The only problem with this is if the library expects the config file to be called something specific, or to be in a specific place. That shouldn't be the case, but if it is would have to be worked around by copying your test file to the expected location.
And don't worry about lots of tests cluttering your project up, if they are tucked away in a tests directory then they won't bother anyone.
Part 1.
As Richard suggested, I'd take a look at the CPPUnit test framework. That will drive the location of your test framework to a certain extent.
Your tests could be in a parallel directory located at a high-level, as per Richard's example, or in test subdirectories or test directories parallel with the area you want to test.
Either way, please be consistent in the directory structure across the project! Especially in the case of tests being contained in a single high-level directory.
There's nothing worse than having to maintain a mental mapping of source code in a location such as:
/project/src/component_a/piece_2/this_bit
and having the test(s) located somewhere such as:
/project/test/the_first_components/connection_tests/test_a
And I've worked on projects where someone did that!
What a waste of wetware cycles! 8-O Talk about violating the Alexander's concept of Quality Without a Name.
Much better is having your tests consistently located w.r.t. location of the source code under test:
/project/test/component_a/piece_2/this_bit/test_a
Part 2
As for the API config files, make local copies of a reference config in each local test area as a part of the test env. setup that is run before executing a test.
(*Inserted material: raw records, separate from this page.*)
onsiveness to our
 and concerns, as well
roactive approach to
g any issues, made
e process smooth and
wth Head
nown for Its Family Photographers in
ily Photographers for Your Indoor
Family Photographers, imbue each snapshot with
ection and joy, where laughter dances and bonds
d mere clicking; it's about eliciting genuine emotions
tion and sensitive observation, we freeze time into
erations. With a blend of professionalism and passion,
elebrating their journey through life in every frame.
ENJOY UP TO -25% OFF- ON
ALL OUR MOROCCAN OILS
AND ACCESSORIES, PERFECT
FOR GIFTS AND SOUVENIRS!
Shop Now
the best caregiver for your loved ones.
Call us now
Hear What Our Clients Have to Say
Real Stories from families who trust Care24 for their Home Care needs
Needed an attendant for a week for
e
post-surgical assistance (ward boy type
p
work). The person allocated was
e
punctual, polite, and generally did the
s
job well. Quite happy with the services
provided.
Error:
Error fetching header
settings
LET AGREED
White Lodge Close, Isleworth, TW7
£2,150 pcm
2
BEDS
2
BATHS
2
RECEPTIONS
Don't sprinkle copies of config's (or data) all through your test tree.
HTH.
cheers,
Rob
BTW Really glad to see you asking this now when setting things up!
In some tests I have done, I have actually used the test code to write the configuration files and then delete them after the test had made use of the file. It pads out the code somewhat and I have no idea if it is good practice, but it worked. If you happen to be using boost, then its filesystem module is useful for creating directories, navigating directories, and removing the files.
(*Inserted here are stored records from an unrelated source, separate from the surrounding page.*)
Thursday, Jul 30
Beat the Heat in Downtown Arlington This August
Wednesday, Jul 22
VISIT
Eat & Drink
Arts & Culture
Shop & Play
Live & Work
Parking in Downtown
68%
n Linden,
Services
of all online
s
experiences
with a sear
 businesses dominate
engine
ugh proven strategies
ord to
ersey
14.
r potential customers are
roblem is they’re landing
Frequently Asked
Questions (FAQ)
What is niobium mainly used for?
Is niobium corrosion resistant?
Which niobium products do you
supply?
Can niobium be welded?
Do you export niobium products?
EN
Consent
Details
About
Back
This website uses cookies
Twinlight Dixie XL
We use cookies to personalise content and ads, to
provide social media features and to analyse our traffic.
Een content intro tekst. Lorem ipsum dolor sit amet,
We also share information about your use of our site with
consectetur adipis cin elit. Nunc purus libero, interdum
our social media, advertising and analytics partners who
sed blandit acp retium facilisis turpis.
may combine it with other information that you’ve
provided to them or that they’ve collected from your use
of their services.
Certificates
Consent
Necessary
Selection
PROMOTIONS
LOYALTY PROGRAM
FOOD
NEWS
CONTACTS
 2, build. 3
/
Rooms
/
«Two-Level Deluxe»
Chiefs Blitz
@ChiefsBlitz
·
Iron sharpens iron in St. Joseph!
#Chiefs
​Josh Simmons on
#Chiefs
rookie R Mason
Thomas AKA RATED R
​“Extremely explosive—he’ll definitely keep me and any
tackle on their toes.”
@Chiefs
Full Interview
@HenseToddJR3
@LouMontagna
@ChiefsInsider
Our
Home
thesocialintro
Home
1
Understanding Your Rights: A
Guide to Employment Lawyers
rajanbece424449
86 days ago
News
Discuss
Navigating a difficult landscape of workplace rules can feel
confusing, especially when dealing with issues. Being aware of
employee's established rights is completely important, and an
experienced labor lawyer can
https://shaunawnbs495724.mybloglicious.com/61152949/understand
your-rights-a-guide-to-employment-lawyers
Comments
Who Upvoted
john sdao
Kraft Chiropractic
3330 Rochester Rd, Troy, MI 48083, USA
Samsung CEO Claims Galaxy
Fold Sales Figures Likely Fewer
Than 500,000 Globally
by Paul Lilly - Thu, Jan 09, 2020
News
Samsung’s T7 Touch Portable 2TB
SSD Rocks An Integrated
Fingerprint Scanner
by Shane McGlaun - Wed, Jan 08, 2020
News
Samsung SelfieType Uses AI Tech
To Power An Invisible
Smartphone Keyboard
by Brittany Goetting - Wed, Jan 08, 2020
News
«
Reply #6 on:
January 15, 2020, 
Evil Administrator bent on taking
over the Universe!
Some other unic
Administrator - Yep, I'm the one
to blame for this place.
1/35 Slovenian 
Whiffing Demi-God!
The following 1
I agree with what #Richard Quirk said, but also you might want to make your test suite class a friend of the class you're testing and test its private functions.
For things like this I always have a small utility class that will load a config into a memory buffer and from there it gets fed into the actually config class. This means the real source doesn't matter - it could be a file or a db. For the unit-test it is hard coded one in a std::string that is then passed to the class for testing. You can simulate currup!pte3d data easily for testing failure paths.
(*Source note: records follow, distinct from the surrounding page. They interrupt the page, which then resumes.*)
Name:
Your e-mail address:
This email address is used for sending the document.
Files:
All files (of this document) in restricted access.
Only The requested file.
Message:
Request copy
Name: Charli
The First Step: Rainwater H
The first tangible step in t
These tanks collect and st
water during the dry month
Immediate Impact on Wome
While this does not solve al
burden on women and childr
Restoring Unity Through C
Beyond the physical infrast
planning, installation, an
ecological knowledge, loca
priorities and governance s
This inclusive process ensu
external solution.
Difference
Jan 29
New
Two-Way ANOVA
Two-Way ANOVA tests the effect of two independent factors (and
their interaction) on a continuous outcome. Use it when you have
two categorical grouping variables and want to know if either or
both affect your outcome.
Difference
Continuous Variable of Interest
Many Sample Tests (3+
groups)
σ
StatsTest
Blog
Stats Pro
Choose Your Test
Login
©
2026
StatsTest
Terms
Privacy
I use UnitTest++. I have the tests as part of the src tree. So:
solution/project1/src <-- source code
solution/project1/src/tests <-- unit test code
solution/project2/src <-- source code
solution/project2/src/tests <-- unit test code
Assuming that you have control over the design of the library, I would expect that you'd be able to refactor such that you separate the concerns of actual file reading from interpreting it as a configuration file:
class FileReader reads the file and produces a input stream,
class ConfigFileInterpreter validates/interprets etc. the contents of the input stream
Now to test FileReader you'd need a very small number of actual files (empty, binary, plain text etc.), and for ConfigFileInterpreter you would use a stub of the FileReader class that returns an input stream to read from. Now you can prepare all your various config situations as strings and you would not have to read so many files.
You will not find a unit testing framework worse than CppUnit. Seriously, anybody who recommends CppUnit has not really taken a look at any of the competing frameworks.
So yes, go for a unit testing franework, but do not use CppUnit.